» **EXERCISE DESCRIPTION**: In the art review below, which painter does Laurel Farrin imitate?

» **DOCUMENT SECTION**:
__________
Nothing is less real than realism. Details are confusing. It is only by selection, by elimination, by emphasis that we get at the real meaning of things.
— Georgia O'Keeffe
For Georgia O'Keeffe, God was not in the details. When not take the next logical step, then: why not eliminate everything? For a formalist, abstract art gets at the real meaning of things because it eliminates everything but the painting. Instead of selecting what in reality to emphasize, it selects something just as real, the emphasis.
Abstraction keeps coming back, but in a way truer to O'Keeffe: as often as not, it begs for contamination from the real world. Laurel Farrin, for one, imitates Mondrian, but as a container for the scraps of her life. For Cyrilla Mozenter, canvas gives way to scraps of another kind, of fabric, covered by geometric forms and cryptic signs. Ethel Lebenkoff pushes painting still closer to stripped-down images from life on the hand and abstract painting on the other. Imagine Philip Guston, but with a sense of humor less tainted by anxiety and a titanic ego.
They are hardly alone. More often than not these days, painting functions as a comfort zone, a respite from new media and installations. It can afford to incorporate imagery into abstraction, as what Postmodernism would call two complementary sign systems. In the process, it continues Modernism's strategy of appropriation, starting at least with Cubism and continuing through such "New Image" painters as Susan Rothenberg and Jonathan Borofsky. It finds both irony and pleasure in the impurity of sensation.
But can the signs still signify much of anything? As two group shows suggest, the search for a comfort zone parallels opportunities and crises elsewhere in contemporary art as well. An accompanying review surveys some artists who pursue Neo-Geo into photography and video. Another tries to pin down the alternatives.
Like Georgia O'Keeffe and O'Keeffe drawings, Piet Mondrian held to an austere sense of beauty, but his paintings have their uses. That need not include nostalgia for the handmade and the ghosts of abstraction past. For Laurel Farrin, in fact, they help manage her life.
Her art confesses to an austere lifestyle anyhow. In her hands, Mondrian's asymmetric geometries of red, yellow, blue, and black suffer only the most low-budget interruptions. As her postmodern still life, Farrin appears to have added a crossword in progress, the logo from a pizza carton, a coat-room ticket, a photograph of Henry David Thoreau, and a casual sketch. Are these her diversions, her inspirations, or her necessities? Where Jason Rhoades or David Ellis recreates his studio as the scene of an all-night binge, this seems truer to life. In a career, as in art, the scraps of the everyday are hard to keep together.
__________
» **DATA EXCERPTS**:
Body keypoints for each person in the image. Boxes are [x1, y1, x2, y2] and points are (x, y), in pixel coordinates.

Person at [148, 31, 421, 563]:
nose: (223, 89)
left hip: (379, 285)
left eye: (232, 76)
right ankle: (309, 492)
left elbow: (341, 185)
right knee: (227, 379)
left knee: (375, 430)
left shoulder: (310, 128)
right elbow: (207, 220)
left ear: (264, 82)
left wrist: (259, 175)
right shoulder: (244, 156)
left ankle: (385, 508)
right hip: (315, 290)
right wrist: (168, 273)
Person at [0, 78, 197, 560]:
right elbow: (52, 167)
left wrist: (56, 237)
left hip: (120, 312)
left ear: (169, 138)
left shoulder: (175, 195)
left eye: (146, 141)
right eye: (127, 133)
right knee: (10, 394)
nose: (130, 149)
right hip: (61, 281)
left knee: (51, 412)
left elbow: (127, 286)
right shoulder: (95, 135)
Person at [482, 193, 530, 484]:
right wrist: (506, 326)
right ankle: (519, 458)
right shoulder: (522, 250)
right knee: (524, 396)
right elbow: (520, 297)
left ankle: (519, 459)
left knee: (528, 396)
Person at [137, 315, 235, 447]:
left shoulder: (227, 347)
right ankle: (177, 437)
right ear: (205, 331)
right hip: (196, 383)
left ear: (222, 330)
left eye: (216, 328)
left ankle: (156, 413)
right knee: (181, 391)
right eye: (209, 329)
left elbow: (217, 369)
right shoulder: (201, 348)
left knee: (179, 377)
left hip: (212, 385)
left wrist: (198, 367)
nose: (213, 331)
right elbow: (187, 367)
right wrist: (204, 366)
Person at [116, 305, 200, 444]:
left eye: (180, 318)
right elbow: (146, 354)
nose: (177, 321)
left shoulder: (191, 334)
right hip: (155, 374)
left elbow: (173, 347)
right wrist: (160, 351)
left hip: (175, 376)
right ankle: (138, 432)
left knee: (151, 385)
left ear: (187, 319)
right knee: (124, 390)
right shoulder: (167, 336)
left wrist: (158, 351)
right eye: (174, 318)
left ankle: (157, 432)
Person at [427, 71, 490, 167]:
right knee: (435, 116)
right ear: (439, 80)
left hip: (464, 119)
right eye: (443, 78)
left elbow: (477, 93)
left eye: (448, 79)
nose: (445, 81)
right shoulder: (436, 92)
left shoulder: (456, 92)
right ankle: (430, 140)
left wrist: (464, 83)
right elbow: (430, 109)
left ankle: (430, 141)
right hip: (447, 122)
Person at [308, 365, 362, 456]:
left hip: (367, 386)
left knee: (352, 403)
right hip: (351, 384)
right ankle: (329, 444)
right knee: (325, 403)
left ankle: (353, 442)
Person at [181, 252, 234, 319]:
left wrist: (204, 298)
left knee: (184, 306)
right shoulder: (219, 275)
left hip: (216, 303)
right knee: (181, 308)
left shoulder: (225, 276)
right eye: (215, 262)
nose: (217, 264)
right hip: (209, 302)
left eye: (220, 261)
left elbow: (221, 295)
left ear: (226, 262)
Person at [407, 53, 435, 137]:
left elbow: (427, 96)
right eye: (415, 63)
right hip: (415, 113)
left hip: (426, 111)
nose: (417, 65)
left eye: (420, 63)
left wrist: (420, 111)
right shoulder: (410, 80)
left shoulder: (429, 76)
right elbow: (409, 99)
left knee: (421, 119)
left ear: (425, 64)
__________
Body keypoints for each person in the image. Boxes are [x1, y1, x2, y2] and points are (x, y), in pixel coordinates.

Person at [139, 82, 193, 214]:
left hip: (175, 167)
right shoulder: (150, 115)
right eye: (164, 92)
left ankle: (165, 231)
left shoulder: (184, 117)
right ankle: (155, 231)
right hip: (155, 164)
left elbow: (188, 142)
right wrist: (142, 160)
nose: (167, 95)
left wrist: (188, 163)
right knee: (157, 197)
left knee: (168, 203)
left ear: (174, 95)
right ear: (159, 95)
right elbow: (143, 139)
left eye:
__________
» **SOLUTION TO THIS PROBLEM**: Piet Mondrian.